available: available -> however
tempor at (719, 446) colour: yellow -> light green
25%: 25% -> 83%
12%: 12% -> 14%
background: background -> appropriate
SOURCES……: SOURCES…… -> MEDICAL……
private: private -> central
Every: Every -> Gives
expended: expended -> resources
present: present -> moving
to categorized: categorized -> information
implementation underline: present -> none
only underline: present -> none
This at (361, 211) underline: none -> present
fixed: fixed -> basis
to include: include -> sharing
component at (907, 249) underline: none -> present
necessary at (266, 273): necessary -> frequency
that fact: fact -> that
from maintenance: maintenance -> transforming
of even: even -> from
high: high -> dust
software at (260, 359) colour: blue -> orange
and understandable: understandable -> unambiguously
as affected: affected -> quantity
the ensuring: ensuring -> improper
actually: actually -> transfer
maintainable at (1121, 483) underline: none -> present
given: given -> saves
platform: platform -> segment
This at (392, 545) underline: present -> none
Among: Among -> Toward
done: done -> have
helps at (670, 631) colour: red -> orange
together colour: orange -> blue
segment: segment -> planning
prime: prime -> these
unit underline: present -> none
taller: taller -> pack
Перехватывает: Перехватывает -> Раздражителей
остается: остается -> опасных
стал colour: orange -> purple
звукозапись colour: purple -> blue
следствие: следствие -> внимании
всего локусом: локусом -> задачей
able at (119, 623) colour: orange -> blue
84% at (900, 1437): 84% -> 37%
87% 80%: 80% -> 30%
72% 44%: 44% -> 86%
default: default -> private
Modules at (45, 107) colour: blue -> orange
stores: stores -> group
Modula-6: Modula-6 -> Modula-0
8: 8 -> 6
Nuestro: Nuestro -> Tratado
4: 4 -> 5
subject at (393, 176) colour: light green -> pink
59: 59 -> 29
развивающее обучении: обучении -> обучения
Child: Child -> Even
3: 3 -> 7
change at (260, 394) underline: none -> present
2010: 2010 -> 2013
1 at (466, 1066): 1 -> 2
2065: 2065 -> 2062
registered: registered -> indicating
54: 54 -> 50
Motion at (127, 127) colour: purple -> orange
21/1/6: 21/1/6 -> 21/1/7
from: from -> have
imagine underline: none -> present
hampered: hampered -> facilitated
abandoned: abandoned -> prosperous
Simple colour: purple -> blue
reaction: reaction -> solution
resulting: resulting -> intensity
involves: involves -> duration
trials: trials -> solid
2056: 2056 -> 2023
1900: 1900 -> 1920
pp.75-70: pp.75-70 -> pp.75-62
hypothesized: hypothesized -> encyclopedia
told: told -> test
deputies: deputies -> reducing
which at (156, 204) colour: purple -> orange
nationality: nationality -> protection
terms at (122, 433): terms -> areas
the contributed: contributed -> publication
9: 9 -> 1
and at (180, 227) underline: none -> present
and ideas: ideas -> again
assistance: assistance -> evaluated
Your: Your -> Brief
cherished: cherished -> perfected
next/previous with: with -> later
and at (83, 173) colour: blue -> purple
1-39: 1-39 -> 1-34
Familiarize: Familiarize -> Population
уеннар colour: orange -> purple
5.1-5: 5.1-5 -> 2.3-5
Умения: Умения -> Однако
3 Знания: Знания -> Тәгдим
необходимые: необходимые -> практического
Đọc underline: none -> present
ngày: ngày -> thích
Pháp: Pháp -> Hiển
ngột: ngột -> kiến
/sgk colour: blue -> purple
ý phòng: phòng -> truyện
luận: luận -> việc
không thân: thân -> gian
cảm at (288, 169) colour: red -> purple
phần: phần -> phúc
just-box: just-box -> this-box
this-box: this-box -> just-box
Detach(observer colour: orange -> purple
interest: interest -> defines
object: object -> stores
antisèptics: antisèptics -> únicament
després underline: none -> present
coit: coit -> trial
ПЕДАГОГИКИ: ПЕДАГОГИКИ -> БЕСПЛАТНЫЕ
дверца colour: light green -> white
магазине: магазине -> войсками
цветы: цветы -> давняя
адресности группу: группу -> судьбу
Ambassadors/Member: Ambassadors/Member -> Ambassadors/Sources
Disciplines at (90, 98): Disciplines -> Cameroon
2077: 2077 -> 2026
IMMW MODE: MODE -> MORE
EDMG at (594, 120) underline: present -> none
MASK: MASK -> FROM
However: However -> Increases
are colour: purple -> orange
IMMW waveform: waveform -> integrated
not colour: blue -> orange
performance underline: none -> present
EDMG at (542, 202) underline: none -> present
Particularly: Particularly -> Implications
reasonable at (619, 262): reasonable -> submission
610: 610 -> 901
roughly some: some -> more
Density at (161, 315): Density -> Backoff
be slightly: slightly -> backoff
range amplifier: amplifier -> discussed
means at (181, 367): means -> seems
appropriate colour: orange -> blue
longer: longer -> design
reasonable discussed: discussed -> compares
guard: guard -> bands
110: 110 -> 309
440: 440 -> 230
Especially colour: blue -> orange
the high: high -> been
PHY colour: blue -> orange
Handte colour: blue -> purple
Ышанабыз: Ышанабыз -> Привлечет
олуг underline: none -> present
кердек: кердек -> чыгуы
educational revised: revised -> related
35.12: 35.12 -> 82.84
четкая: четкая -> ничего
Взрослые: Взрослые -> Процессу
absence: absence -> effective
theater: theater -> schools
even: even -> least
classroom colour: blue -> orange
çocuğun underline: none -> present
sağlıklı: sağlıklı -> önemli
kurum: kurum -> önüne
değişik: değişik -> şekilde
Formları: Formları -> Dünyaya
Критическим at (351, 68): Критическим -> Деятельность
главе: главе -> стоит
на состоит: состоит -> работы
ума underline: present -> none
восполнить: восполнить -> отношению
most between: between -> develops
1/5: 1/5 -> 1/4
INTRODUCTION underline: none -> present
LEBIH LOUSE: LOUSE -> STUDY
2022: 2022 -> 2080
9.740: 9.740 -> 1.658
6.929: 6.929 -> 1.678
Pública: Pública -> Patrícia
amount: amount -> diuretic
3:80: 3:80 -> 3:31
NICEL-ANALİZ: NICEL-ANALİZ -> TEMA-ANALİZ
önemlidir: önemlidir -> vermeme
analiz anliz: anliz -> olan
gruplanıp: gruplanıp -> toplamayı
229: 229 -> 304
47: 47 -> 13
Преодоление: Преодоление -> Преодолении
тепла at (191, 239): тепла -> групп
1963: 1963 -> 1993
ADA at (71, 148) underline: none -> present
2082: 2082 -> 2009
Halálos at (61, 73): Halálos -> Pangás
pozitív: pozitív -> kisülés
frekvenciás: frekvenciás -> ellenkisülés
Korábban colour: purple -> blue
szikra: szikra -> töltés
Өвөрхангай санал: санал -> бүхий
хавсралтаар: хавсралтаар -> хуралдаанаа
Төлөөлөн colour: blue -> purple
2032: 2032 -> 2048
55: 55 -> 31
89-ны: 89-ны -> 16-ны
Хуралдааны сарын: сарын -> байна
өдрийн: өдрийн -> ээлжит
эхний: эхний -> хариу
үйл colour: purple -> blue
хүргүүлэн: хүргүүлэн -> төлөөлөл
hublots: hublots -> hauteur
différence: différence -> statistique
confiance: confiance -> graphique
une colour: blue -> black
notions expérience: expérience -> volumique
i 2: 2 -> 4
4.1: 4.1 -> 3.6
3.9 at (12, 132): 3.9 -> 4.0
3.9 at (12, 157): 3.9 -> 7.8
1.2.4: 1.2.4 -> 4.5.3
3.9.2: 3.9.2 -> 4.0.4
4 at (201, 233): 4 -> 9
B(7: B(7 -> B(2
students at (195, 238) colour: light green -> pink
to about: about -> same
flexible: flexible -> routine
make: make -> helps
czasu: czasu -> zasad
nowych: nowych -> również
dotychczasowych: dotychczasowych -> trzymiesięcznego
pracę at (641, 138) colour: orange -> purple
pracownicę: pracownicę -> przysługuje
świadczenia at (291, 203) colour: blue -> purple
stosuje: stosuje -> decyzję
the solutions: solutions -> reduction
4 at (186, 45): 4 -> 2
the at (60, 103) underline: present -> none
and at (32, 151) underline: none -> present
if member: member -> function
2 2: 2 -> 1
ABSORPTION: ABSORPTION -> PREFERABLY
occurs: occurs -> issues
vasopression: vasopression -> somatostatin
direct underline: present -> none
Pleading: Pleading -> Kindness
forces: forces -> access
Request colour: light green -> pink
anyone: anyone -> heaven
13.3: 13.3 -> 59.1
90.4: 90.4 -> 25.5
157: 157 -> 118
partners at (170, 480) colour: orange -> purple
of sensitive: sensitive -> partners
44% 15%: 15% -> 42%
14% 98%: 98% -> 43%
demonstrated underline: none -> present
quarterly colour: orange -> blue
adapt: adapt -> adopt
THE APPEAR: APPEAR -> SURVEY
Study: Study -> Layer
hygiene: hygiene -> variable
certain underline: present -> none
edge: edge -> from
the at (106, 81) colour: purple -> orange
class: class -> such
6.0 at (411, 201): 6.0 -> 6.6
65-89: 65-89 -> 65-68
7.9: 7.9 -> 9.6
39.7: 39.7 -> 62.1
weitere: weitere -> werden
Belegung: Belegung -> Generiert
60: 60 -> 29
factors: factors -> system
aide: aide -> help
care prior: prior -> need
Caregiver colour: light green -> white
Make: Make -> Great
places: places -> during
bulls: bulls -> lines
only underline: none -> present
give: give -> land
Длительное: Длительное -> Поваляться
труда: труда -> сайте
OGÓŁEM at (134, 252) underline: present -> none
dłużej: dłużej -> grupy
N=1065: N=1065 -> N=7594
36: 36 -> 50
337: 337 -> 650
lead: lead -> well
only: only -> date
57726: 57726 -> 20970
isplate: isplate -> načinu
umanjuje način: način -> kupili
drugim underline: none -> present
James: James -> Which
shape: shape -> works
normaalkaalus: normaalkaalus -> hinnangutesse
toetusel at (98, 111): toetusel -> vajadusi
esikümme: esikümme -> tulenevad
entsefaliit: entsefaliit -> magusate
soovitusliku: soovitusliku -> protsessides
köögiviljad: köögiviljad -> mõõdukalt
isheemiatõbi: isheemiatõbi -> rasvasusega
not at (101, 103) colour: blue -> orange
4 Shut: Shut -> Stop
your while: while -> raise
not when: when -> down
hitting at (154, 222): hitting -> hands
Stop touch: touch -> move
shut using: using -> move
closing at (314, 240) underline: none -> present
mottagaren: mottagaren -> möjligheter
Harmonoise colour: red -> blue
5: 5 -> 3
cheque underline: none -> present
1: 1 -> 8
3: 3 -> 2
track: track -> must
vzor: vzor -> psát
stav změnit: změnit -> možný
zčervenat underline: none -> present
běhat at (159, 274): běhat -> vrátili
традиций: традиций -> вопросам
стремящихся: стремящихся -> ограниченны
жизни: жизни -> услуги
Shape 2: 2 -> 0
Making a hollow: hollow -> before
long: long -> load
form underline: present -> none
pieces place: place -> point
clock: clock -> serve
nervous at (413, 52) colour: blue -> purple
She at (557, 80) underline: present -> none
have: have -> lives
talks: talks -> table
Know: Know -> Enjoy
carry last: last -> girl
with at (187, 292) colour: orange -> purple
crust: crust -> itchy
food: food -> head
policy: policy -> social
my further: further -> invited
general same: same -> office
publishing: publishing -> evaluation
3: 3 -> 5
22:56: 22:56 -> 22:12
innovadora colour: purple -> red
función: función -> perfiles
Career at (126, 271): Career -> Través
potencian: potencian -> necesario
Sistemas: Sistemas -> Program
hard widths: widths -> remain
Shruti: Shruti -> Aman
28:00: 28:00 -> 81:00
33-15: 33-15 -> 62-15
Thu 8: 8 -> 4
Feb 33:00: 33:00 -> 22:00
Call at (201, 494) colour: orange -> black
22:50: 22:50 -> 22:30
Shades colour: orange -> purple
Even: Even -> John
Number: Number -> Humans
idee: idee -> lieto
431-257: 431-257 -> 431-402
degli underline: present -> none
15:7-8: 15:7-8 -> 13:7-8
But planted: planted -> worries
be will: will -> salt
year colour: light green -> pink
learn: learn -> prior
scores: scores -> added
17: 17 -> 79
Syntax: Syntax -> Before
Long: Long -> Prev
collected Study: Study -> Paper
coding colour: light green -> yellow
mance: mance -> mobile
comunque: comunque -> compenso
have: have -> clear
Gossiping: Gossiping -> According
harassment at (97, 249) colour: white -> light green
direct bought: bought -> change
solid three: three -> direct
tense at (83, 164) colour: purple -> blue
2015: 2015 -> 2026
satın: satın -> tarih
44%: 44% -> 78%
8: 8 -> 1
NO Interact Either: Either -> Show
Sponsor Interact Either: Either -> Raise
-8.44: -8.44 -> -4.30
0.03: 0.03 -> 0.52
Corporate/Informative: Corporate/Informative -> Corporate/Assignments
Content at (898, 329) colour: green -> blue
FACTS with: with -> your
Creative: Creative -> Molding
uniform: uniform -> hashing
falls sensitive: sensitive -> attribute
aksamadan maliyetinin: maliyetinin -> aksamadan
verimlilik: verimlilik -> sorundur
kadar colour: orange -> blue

▶ [Exercise task]:
In the lines starting at the first line and ending at the line that contains "to include: include -> sharing", substitute "public" for each "private". Give only those lines, with everything else unchanged.

▶ [Answer to the task]:
available: available -> however
tempor at (719, 446) colour: yellow -> light green
25%: 25% -> 83%
12%: 12% -> 14%
background: background -> appropriate
SOURCES……: SOURCES…… -> MEDICAL……
public: public -> central
Every: Every -> Gives
expended: expended -> resources
present: present -> moving
to categorized: categorized -> information
implementation underline: present -> none
only underline: present -> none
This at (361, 211) underline: none -> present
fixed: fixed -> basis
to include: include -> sharing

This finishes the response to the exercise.